多种形式:文档可能包含不同的结构,如段落、列表、表格、图像等。对这些模式进行推理是困难的。
The first key idea in KGP is to construct a knowledge graph (KG) to represent the relationships between content across documents. Each passage or structural element like a table or figure becomes a node in the graph. Edges are added between nodes based on:KGP 中的第一个关键思想是构建一个知识图谱 (KG) 来表示跨文档内容之间的关系。每个段落或结构元素(如表格或图形)都成为图形中的一个节点。Edge 是根据以下条件在节点之间添加的:
Lexical similarity: Nodes are connected if they share rare or key tokens. This helps associate related passages.
词法相似性:如果节点共享稀有或关键令牌,则节点是连接的。这有助于关联相关段落。
Semantic similarity: Passage embeddings can be compared to find semantically related nodes.
语义相似性:可以比较段落嵌入以找到语义相关的节点。
Structural relationships: Relations like “Page 1 contains Passage A” are added to capture document structure.
结构关系:添加“第 1 页包含段落 A”等关系以捕获文档结构。
段落和结构成为相互连接的节点,边缘表示词汇/语义相似性和文档结构关系。
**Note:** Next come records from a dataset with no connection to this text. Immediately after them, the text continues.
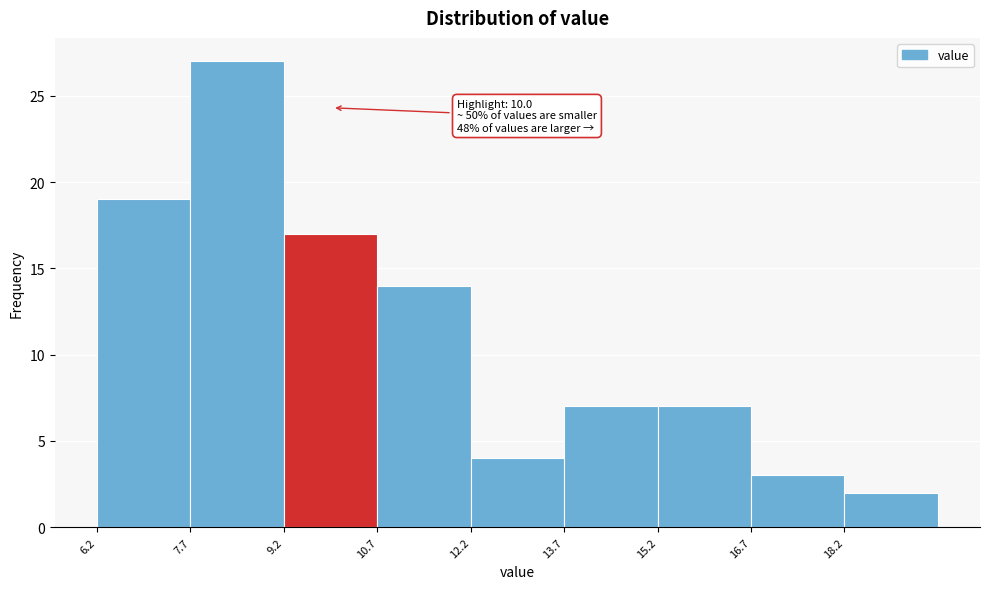

Which range on the x-axis has the tallest bar?

7.72 to 9.22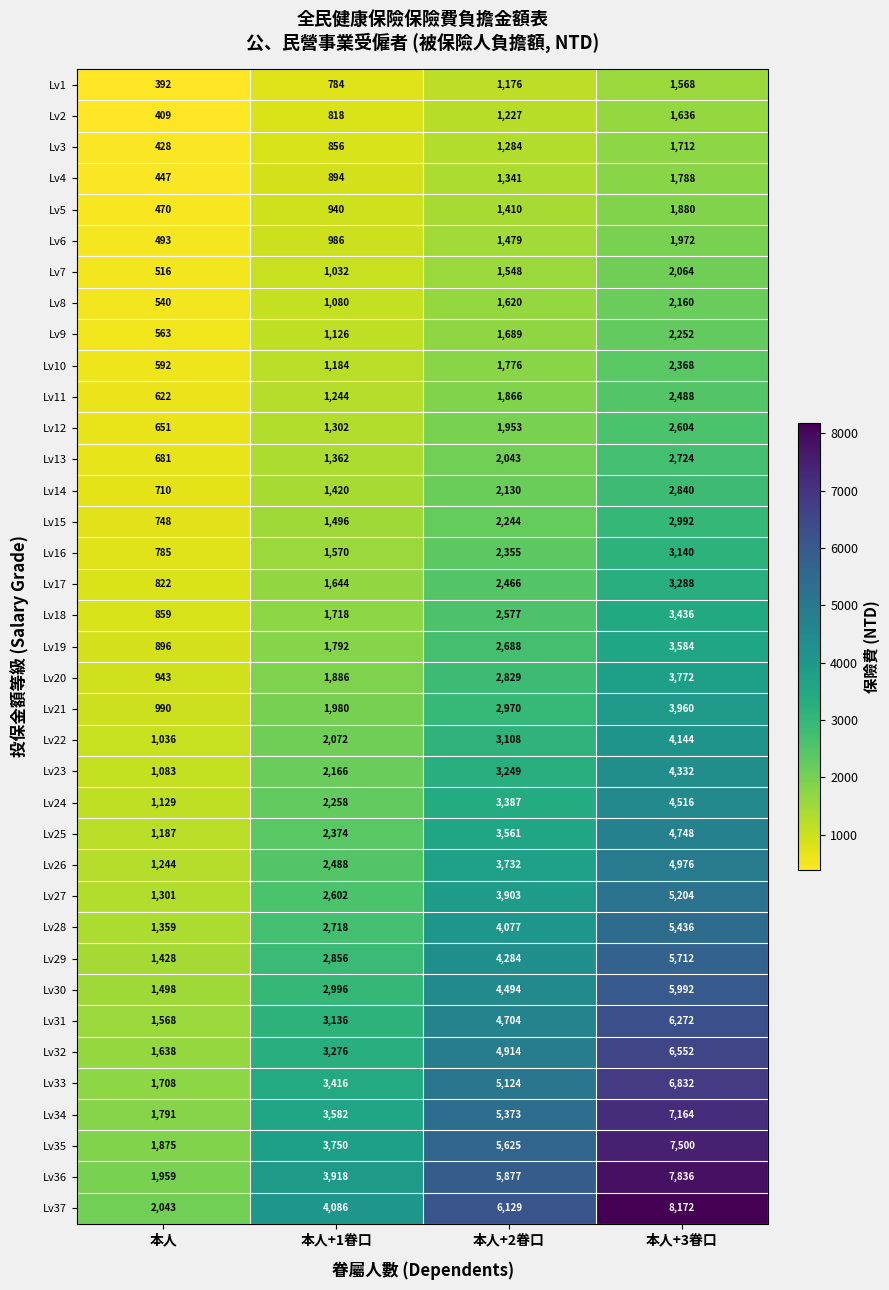

What is the approximate value of Lv35 at 本人+1眷口, to the nearest 50?

3750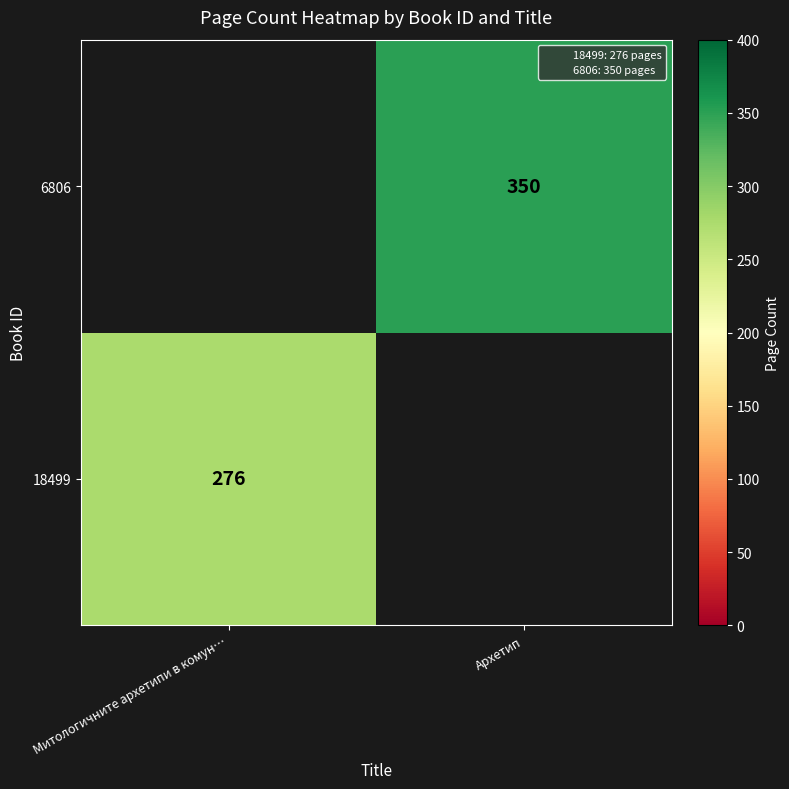

Which label corresponds to the largest value in the chart?

Архетип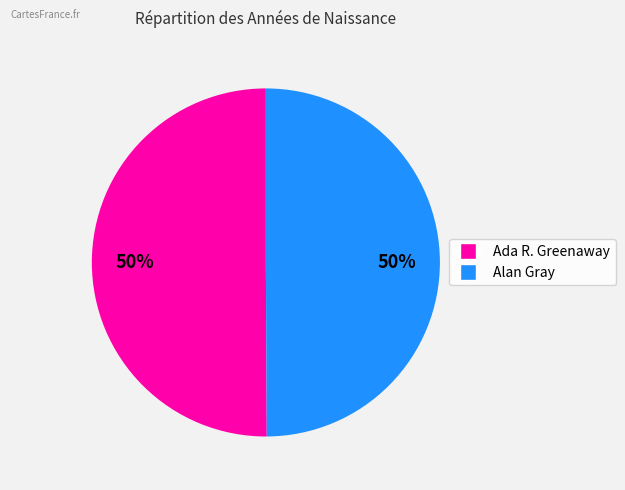

The Alan Gray slice represents 50% of the pie. True or false?

True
结果是一个知识图谱,对文档内和文档间内容之间的关系进行编码。

However, blindly traversing the graph can lead to noisy and redundant passages.但是,盲目地遍历图形可能会导致嘈杂和冗余的通道。
This motivates the second key idea — using a fine-tuned language model to guide the traversal:这激发了第二个关键思想——使用微调的语言模型来指导遍历:
A seq2seq model like T5 is fine-tuned to take previous passages and generate the next “evidence” passage needed to answer the question.
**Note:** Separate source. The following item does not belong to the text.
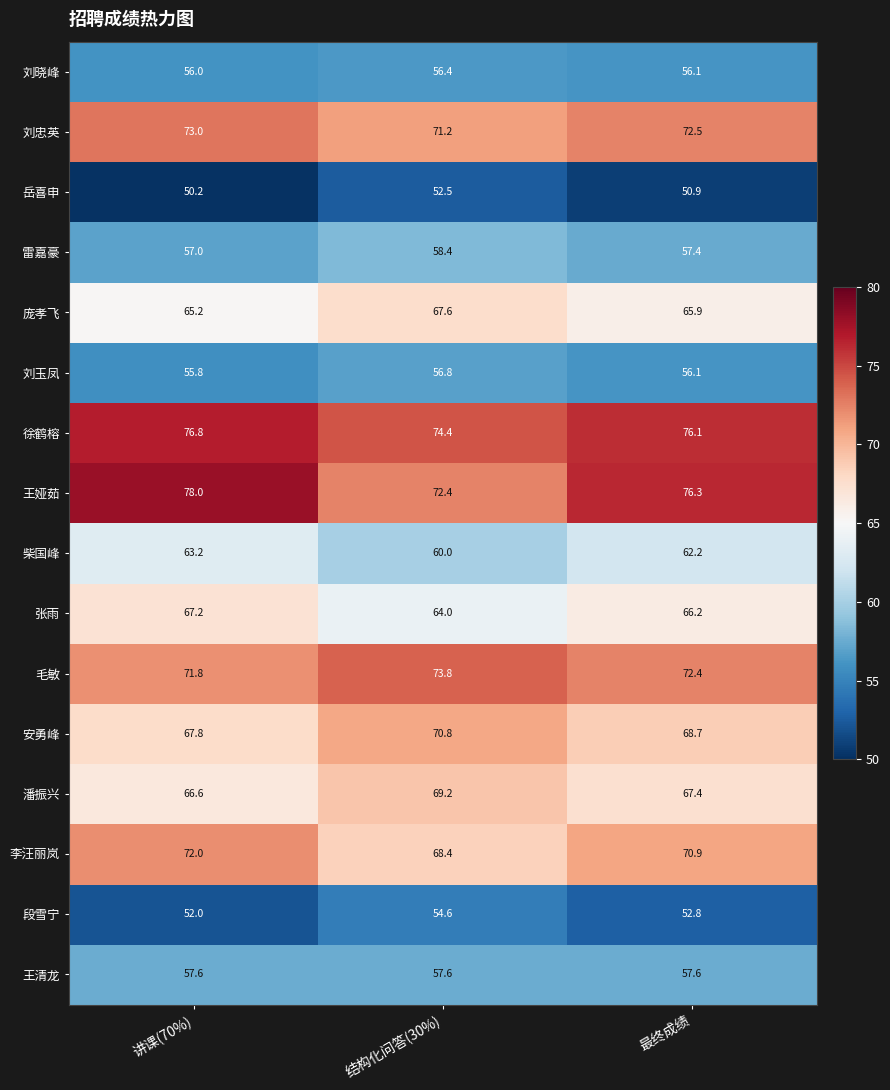

Which series has the widest spread of values?

王娅茹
When traversing the KG, the model’s predicted next passage is matched against candidate nodes to pick the best node to visit next.
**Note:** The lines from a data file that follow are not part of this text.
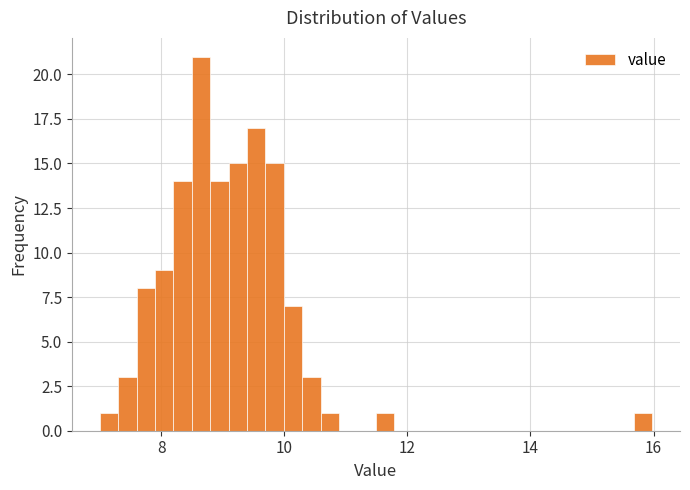

Read against the x-axis, roughly where is the centre of the tallest bar?

8.6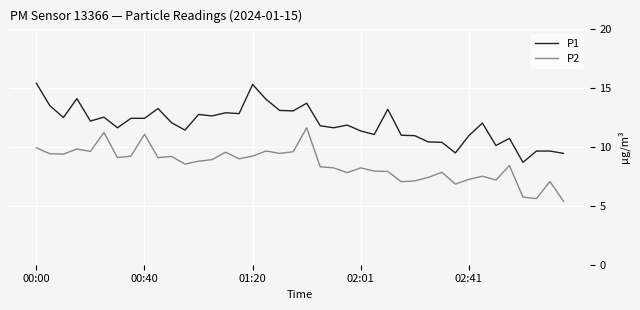

True or false: P1 and P2 cross at least once.

False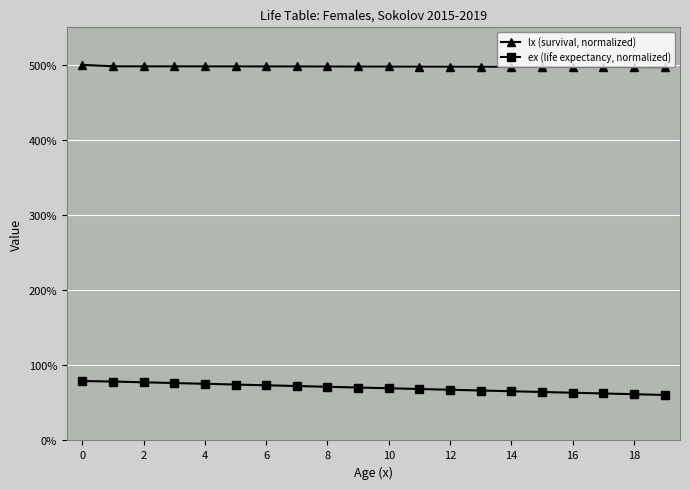

True or false: ex (life expectancy, normalized) and lx (survival, normalized) intersect in this chart.

False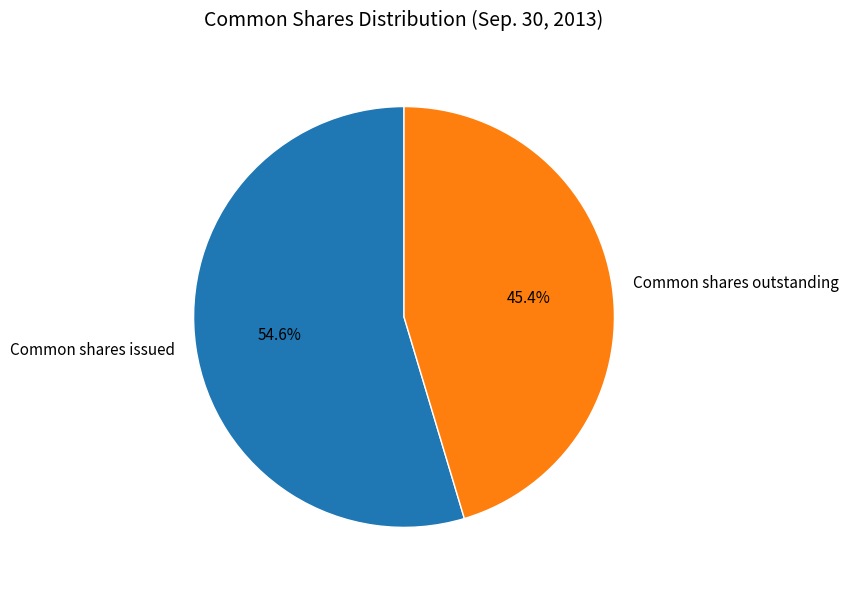

Which category accounts for the majority?

Common shares issued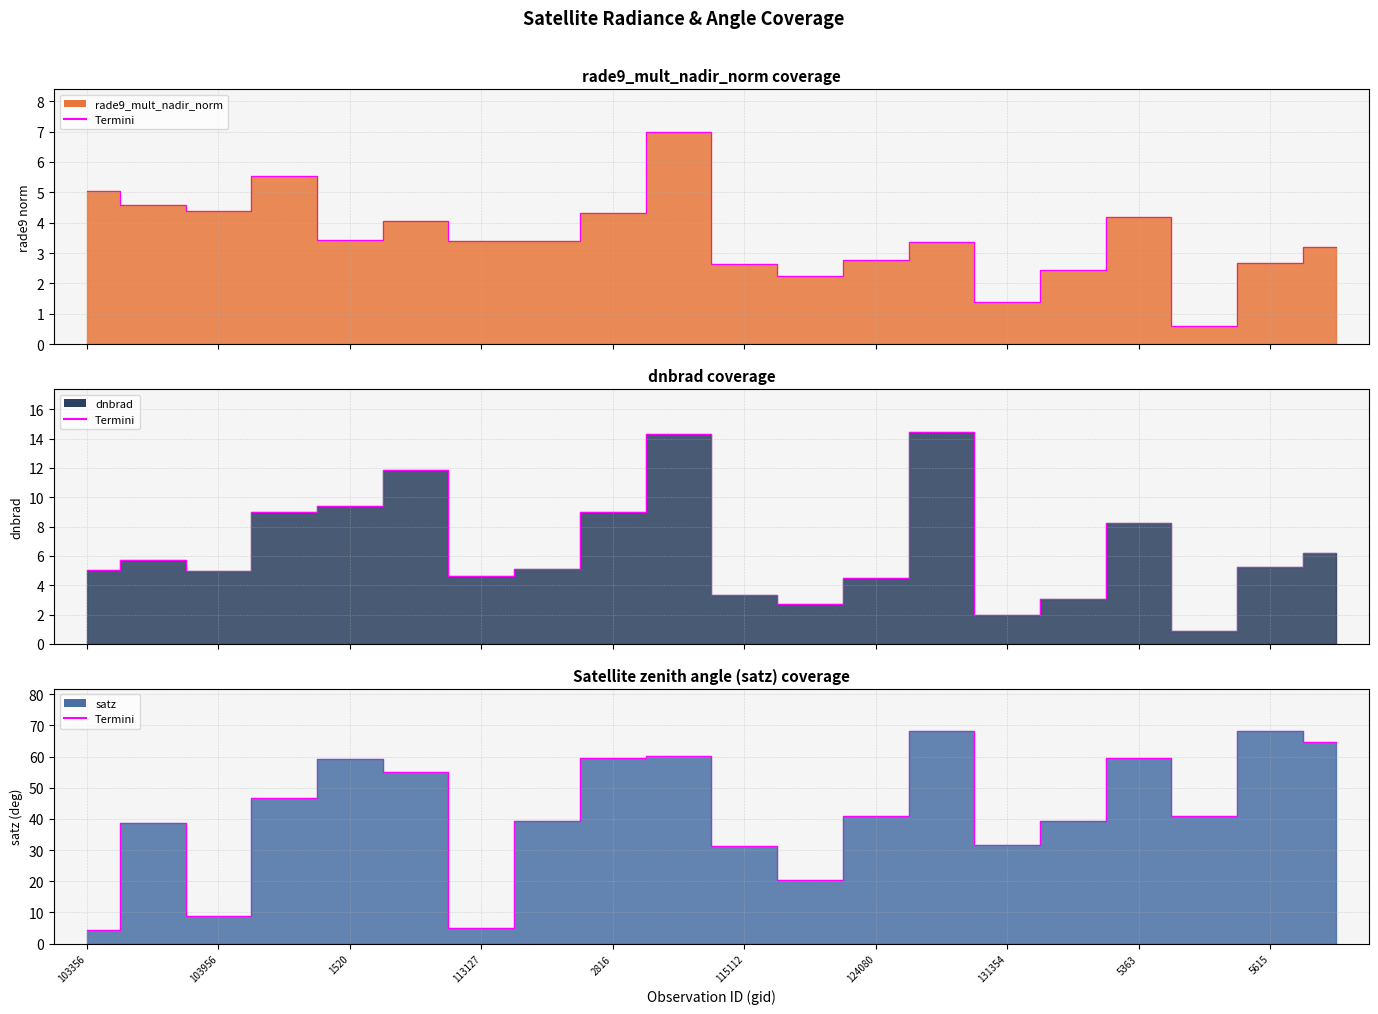

What is the label of the 5th point from the left?

1520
遍历 KG 时,模型预测的下一个通道将与候选节点进行匹配,以选择下一个要访问的最佳节点。
The retrieved nodes are added to the context, and the process repeats iteratively.
检索到的节点将添加到上下文中,并且该过程以迭代方式重复。
Finally, the entire context is consumed by the LLM to produce the answer.
最后,LLM 使用整个上下文来生成答案。
The key steps are: 关键步骤是:
Split documents into passages: Each document is segmented into individual passages, like sentences or paragraphs.
将文档拆分为段落:每个文档都细分为单独的段落,如句子或段落。
Represent passages as nodes: Every passage becomes a node in the knowledge graph.
将段落表示为节点:每个段落都成为知识图谱中的一个节点。
Add edges between nodes: Edges are added between passage nodes based on:
在节点之间添加边:根据以下条件在通道节点之间添加边:
Lexical similarity: Nodes are connected if they share rare/key extracted keywords. This captures topical similarity.
词法相似性:如果节点共享稀有/关键提取的关键字,则节点是连接的。这捕捉到了主题的相似性。
Semantic similarity: Passage embeddings can be compared to find nodes with embedding proximity. Connects semantically related nodes.
语义相似性:可以比较段落嵌入以找到具有嵌入邻近性的节点。连接语义相关的节点。
Add structural nodes: Additional nodes are created for structures like tables and pages extracted from PDFs.
添加结构节点:为从 PDF 中提取的表格和页面等结构创建其他节点。
Link structures to passages: Directed edges are added from structural nodes to passage nodes to capture “belongs to” relationships.
将结构链接到通道:从结构节点到通道节点添加有向边,以捕获“属于”关系。
Use markdown for tables: The textual content of tables is represented in markdown format. This enables LLMs to correctly interpret tables.
表格使用 markdown:表格的文本内容以 markdown 格式表示。这使 LLM 能够正确解释表。